*** Block opens ***
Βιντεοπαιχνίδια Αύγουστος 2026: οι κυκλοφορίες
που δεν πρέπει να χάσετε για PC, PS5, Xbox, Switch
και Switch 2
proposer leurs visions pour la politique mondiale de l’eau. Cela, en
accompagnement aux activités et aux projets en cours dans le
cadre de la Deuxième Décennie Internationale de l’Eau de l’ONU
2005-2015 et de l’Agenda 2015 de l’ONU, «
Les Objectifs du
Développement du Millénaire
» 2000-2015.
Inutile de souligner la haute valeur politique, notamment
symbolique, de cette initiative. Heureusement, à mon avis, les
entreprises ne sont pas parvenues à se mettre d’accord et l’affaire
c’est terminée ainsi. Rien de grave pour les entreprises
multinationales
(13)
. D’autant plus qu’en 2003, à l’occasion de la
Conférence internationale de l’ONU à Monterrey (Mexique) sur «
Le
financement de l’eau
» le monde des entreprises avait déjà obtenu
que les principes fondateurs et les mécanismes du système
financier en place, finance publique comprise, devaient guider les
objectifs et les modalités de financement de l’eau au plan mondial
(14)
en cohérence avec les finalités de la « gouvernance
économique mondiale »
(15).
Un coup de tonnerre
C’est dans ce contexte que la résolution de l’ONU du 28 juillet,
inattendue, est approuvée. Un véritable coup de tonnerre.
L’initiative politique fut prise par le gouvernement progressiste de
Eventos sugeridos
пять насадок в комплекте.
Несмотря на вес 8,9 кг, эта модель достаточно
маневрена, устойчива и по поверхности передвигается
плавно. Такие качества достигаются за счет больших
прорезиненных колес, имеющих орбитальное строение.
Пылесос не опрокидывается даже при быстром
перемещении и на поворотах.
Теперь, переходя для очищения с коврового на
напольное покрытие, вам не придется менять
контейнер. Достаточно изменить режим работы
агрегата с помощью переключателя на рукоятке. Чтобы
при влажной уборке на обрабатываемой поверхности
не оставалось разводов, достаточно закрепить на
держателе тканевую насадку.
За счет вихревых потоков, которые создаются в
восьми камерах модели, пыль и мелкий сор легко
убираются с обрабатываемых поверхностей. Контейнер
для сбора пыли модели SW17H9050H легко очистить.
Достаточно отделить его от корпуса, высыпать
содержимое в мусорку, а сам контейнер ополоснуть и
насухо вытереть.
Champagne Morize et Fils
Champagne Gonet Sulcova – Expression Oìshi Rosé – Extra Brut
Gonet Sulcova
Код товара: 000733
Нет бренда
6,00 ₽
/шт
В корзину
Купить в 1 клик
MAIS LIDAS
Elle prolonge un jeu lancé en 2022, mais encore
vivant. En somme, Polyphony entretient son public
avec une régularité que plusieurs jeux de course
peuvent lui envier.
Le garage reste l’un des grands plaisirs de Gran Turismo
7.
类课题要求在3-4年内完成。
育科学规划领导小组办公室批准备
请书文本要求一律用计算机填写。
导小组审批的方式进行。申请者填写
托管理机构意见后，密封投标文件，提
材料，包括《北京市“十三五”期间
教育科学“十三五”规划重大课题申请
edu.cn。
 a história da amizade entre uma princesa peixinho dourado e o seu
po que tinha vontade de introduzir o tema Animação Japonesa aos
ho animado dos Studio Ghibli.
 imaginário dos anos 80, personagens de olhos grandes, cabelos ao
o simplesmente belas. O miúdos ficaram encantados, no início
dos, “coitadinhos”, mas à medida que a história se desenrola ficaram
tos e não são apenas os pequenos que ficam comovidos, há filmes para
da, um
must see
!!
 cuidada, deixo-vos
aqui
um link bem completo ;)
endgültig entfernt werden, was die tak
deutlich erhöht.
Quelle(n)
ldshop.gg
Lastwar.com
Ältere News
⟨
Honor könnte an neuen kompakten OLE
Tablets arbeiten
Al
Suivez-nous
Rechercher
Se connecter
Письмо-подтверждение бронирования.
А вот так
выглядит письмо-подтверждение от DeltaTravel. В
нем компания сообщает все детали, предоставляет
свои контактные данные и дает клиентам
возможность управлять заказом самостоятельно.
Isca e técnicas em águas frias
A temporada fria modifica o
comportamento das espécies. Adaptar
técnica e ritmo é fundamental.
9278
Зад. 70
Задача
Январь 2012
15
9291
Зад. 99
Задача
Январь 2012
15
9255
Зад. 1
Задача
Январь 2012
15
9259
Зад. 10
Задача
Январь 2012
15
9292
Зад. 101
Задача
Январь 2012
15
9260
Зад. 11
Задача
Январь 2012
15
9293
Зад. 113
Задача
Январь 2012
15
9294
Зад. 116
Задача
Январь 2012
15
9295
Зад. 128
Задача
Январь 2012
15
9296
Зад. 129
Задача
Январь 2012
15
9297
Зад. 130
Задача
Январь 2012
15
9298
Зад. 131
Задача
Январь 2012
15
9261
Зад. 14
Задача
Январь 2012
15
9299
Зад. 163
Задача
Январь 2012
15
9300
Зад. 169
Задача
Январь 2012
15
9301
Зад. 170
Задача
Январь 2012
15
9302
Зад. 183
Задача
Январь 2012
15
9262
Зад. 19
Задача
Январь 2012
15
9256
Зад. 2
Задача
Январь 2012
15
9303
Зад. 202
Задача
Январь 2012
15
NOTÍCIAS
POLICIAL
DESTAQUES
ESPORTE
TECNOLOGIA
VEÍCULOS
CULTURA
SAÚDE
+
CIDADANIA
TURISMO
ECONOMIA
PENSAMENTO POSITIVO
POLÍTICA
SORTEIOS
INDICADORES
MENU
*** Block closes ***
From the records above, extract everything verbatim.

Answer section —
Βιντεοπαιχνίδια Αύγουστος 2026: οι κυκλοφορίες
που δεν πρέπει να χάσετε για PC, PS5, Xbox, Switch
και Switch 2
proposer leurs visions pour la politique mondiale de l’eau. Cela, en
accompagnement aux activités et aux projets en cours dans le
cadre de la Deuxième Décennie Internationale de l’Eau de l’ONU
2005-2015 et de l’Agenda 2015 de l’ONU, «
Les Objectifs du
Développement du Millénaire
» 2000-2015.
Inutile de souligner la haute valeur politique, notamment
symbolique, de cette initiative. Heureusement, à mon avis, les
entreprises ne sont pas parvenues à se mettre d’accord et l’affaire
c’est terminée ainsi. Rien de grave pour les entreprises
multinationales
(13)
. D’autant plus qu’en 2003, à l’occasion de la
Conférence internationale de l’ONU à Monterrey (Mexique) sur «
Le
financement de l’eau
» le monde des entreprises avait déjà obtenu
que les principes fondateurs et les mécanismes du système
financier en place, finance publique comprise, devaient guider les
objectifs et les modalités de financement de l’eau au plan mondial
(14)
en cohérence avec les finalités de la « gouvernance
économique mondiale »
(15).
Un coup de tonnerre
C’est dans ce contexte que la résolution de l’ONU du 28 juillet,
inattendue, est approuvée. Un véritable coup de tonnerre.
L’initiative politique fut prise par le gouvernement progressiste de
Eventos sugeridos
пять насадок в комплекте.
Несмотря на вес 8,9 кг, эта модель достаточно
маневрена, устойчива и по поверхности передвигается
плавно. Такие качества достигаются за счет больших
прорезиненных колес, имеющих орбитальное строение.
Пылесос не опрокидывается даже при быстром
перемещении и на поворотах.
Теперь, переходя для очищения с коврового на
напольное покрытие, вам не придется менять
контейнер. Достаточно изменить режим работы
агрегата с помощью переключателя на рукоятке. Чтобы
при влажной уборке на обрабатываемой поверхности
не оставалось разводов, достаточно закрепить на
держателе тканевую насадку.
За счет вихревых потоков, которые создаются в
восьми камерах модели, пыль и мелкий сор легко
убираются с обрабатываемых поверхностей. Контейнер
для сбора пыли модели SW17H9050H легко очистить.
Достаточно отделить его от корпуса, высыпать
содержимое в мусорку, а сам контейнер ополоснуть и
насухо вытереть.
Champagne Morize et Fils
Champagne Gonet Sulcova – Expression Oìshi Rosé – Extra Brut
Gonet Sulcova
Код товара: 000733
Нет бренда
6,00 ₽
/шт
В корзину
Купить в 1 клик
MAIS LIDAS
Elle prolonge un jeu lancé en 2022, mais encore
vivant. En somme, Polyphony entretient son public
avec une régularité que plusieurs jeux de course
peuvent lui envier.
Le garage reste l’un des grands plaisirs de Gran Turismo
7.
类课题要求在3-4年内完成。
育科学规划领导小组办公室批准备
请书文本要求一律用计算机填写。
导小组审批的方式进行。申请者填写
托管理机构意见后，密封投标文件，提
材料，包括《北京市“十三五”期间
教育科学“十三五”规划重大课题申请
edu.cn。
 a história da amizade entre uma princesa peixinho dourado e o seu
po que tinha vontade de introduzir o tema Animação Japonesa aos
ho animado dos Studio Ghibli.
 imaginário dos anos 80, personagens de olhos grandes, cabelos ao
o simplesmente belas. O miúdos ficaram encantados, no início
dos, “coitadinhos”, mas à medida que a história se desenrola ficaram
tos e não são apenas os pequenos que ficam comovidos, há filmes para
da, um
must see
!!
 cuidada, deixo-vos
aqui
um link bem completo ;)
endgültig entfernt werden, was die tak
deutlich erhöht.
Quelle(n)
ldshop.gg
Lastwar.com
Ältere News
⟨
Honor könnte an neuen kompakten OLE
Tablets arbeiten
Al
Suivez-nous
Rechercher
Se connecter
Письмо-подтверждение бронирования.
А вот так
выглядит письмо-подтверждение от DeltaTravel. В
нем компания сообщает все детали, предоставляет
свои контактные данные и дает клиентам
возможность управлять заказом самостоятельно.
Isca e técnicas em águas frias
A temporada fria modifica o
comportamento das espécies. Adaptar
técnica e ritmo é fundamental.
9278
Зад. 70
Задача
Январь 2012
15
9291
Зад. 99
Задача
Январь 2012
15
9255
Зад. 1
Задача
Январь 2012
15
9259
Зад. 10
Задача
Январь 2012
15
9292
Зад. 101
Задача
Январь 2012
15
9260
Зад. 11
Задача
Январь 2012
15
9293
Зад. 113
Задача
Январь 2012
15
9294
Зад. 116
Задача
Январь 2012
15
9295
Зад. 128
Задача
Январь 2012
15
9296
Зад. 129
Задача
Январь 2012
15
9297
Зад. 130
Задача
Январь 2012
15
9298
Зад. 131
Задача
Январь 2012
15
9261
Зад. 14
Задача
Январь 2012
15
9299
Зад. 163
Задача
Январь 2012
15
9300
Зад. 169
Задача
Январь 2012
15
9301
Зад. 170
Задача
Январь 2012
15
9302
Зад. 183
Задача
Январь 2012
15
9262
Зад. 19
Задача
Январь 2012
15
9256
Зад. 2
Задача
Январь 2012
15
9303
Зад. 202
Задача
Январь 2012
15
NOTÍCIAS
POLICIAL
DESTAQUES
ESPORTE
TECNOLOGIA
VEÍCULOS
CULTURA
SAÚDE
+
CIDADANIA
TURISMO
ECONOMIA
PENSAMENTO POSITIVO
POLÍTICA
SORTEIOS
INDICADORES
MENU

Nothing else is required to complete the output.